Page 119 of Bleeding Hearts

“What’d she get?” I smile wide.

“That fluffy road flavor you love.” He shakes his head.

“That’s my girl.” I laugh loudly.

“Disgusting, the both of you,” he says teasingly.

“You love us.” I shrug.

“That I do,” he says. “How’s my littlest girl?” he asks, bending down to kiss Nova on the nose. She squeals, immediately holding her arms out for him.

Definitely a daddy’s girl.

He lifts her into his arms, holding her on his lap, and she immediately cuddles into him. I scoot closer to him, and he wraps his free arm that’s not holding Nova around me.

He turns his head to press a kiss to the top of mine, the same way that he’s always done. “I missed you.”

“You were only gone a few hours.” I laugh up at him.

“I always miss you.” He shrugs, unashamed.

“I missed you too, Ash.” I lean my head into his chest, the same feeling of overwhelming love and safety that I’ve always gotten from him enveloping me.

When Asher and I decided we wanted to start our life together, we talked about what that life would look like.

Never in my greatest fantasies would it have been as amazing as it is now.

It felt like my whole life changed after I opened Harvey’s Haven.

I was doing my dream job, living my dream life with my dream guy. I had the best friend group I could ask for, still do, and was building a relationship with my mother I always hoped for.

Once my mom decided to move back to Seattle, selling my childhood home and finding herself a smaller place in the city, she even started unofficially working at the restaurant with me in her free time.

My mom and I are in a better place now than we’ve ever been.

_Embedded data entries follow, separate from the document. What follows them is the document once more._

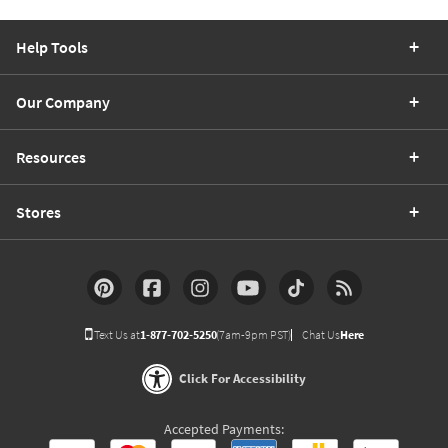
Help Tools
Our Company
Resources
Stores
Text Us at
1-877-702-5250
(7am-9pm PST)
Chat Us
Here
Click For Accessibility
Accepted Payments: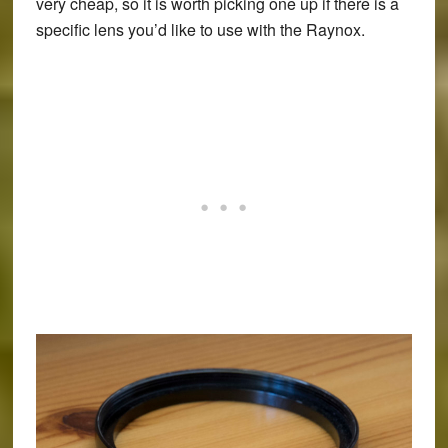
very cheap, so it is worth picking one up if there is a
specific lens you’d like to use with the Raynox.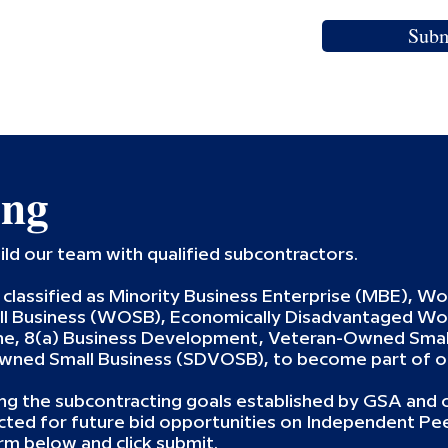
Subm
ing
ild our team with qualified subcontractors.
classified as Minority Business Enterprise (MBE), W
 Business (WOSB), Economically Disadvantaged W
, 8(a) Business Development, Veteran-Owned Small
Owned Small Business (SDVOSB), to become part of o
g the subcontracting goals established by GSA and o
acted for future bid opportunities on Independent Pe
rm below and click submit.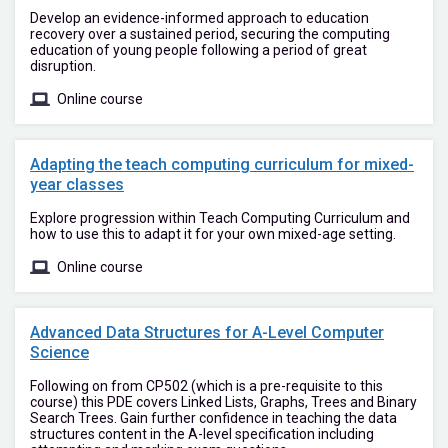
Develop an evidence-informed approach to education
recovery over a sustained period, securing the computing
education of young people following a period of great
disruption.
Online course
Adapting the teach computing curriculum for mixed-
year classes
Explore progression within Teach Computing Curriculum and
how to use this to adapt it for your own mixed-age setting.
Online course
Advanced Data Structures for A-Level Computer
Science
Following on from CP502 (which is a pre-requisite to this
course) this PDE covers Linked Lists, Graphs, Trees and Binary
Search Trees. Gain further confidence in teaching the data
structures content in the A-level specification including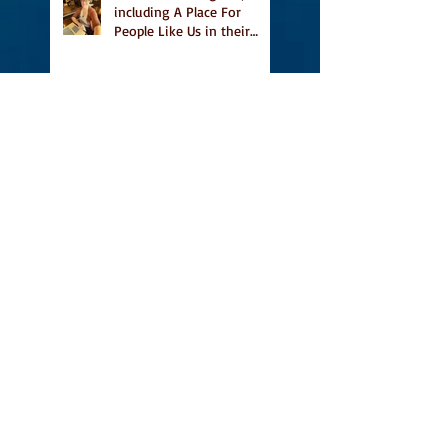
including A Place For
People Like Us in their
Books to Read for Jewish
Heritage Month and more
Readers' Favourite Review
of A Place for People Like
Us
Search By Tags
#BookFestival
#CanLit
#IFOA
#IFOA2017
#LitJam
Adele Barclay
Alec Butler
Alix Hawley
All True Not A Lie In It
Amazing
Amazon.ca
Amy Jones
Another Story Bookstore
Ashley Little
Attic Owl Reading Series
Book Festival
Book Tour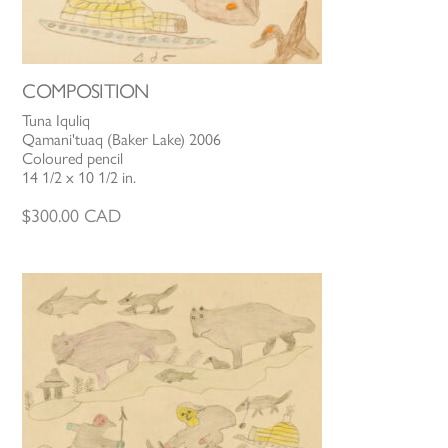
COMPOSITION
Tuna Iquliq
Qamani'tuaq (Baker Lake) 2006
Coloured pencil
14 1/2 x 10 1/2 in.
$
300.00
CAD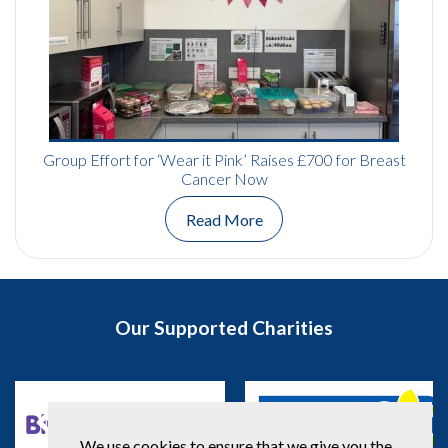
Group Effort for ‘Wear it Pink’ Raises £700 for Breast
Cancer Now
Read More
Our Supported Charities
We use cookies to ensure that we give you the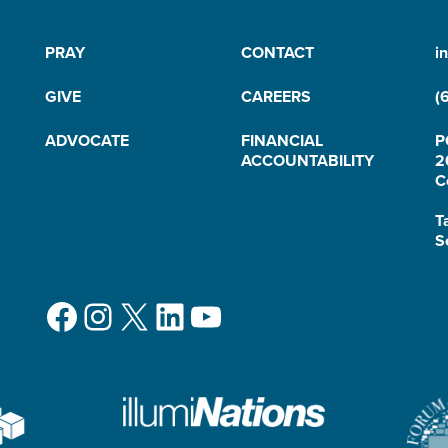
PRAY
CONTACT
i
GIVE
CAREERS
(
ADVOCATE
FINANCIAL
P
ACCOUNTABILITY
2
C
T
S
Facebook
Instagram
X
LinkedIn
YouTube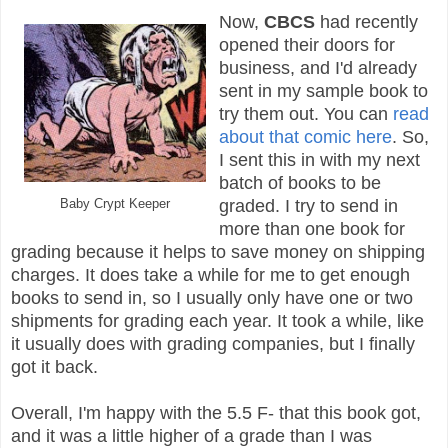
Now,
CBCS
had recently
opened their doors for
business, and I'd already
sent in my sample book to
try them out. You can
read
about that comic here
. So,
I sent this in with my next
batch of books to be
Baby Crypt Keeper
graded. I try to send in
more than one book for
grading because it helps to save money on shipping
charges. It does take a while for me to get enough
books to send in, so I usually only have one or two
shipments for grading each year. It took a while, like
it usually does with grading companies, but I finally
got it back.
Overall, I'm happy with the 5.5 F- that this book got,
and it was a little higher of a grade than I was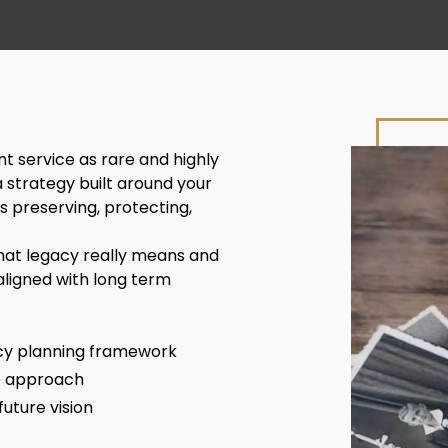
 service as rare and highly
a strategy built around your
s preserving, protecting,
 what legacy really means and
aligned with long term
cy planning framework
te approach
uture vision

She may not have always been the best mother to me, but she’s the most amazing grandmother to my girls.

I never thought my mom would be in my kids' lives, but I’m so beyond happy that she is. She loves them unconditionally, and over the years, she’s begun to show me exactly how much she loves me too.

On top of my mother, I have three other parental figures in my life in Lydia, Emma, and Elias. It’s been more than I could’ve ever asked for, for me or my children.

About six months after I opened Harvey’s Haven, Asher proposed to me with my grandmother’s ring. One that I found out my mother gave him the day he met her at Louisa’s all those years ago.

He said he already knew he wanted to marry me the second she gave it to him, but he waited, wanting to see me accomplish all my dreams before he did.

I fell in love with him a little more for that, if it was even possible.

We got married a year later, a big, over-the-top celebration that made all my princess dreams come true.

Well, technically, we eloped two months before the actual wedding because I got tired of waiting for him to be my husband. But we didn’t tell anyone that until after we had the big wedding too.

Nobody was too surprised, knowing I was not the most patient person in the world.

After we got married and I brought up the topic of kids, Asher was originally scared, and I understood why.

His cancer wasn’t genetic, but the thought of one of our children getting sick, of them having to go through what he did, was unimaginable for him.

It’s not that he didn’t want children. He was just scared he wouldn’t be able to protect them from some of the harsh realities of life.

I told him the truth, that he was right, he wouldn’t be able to protect them from everything. But we’d teach them how to fight to protect themselves, how we’d both done in our lives.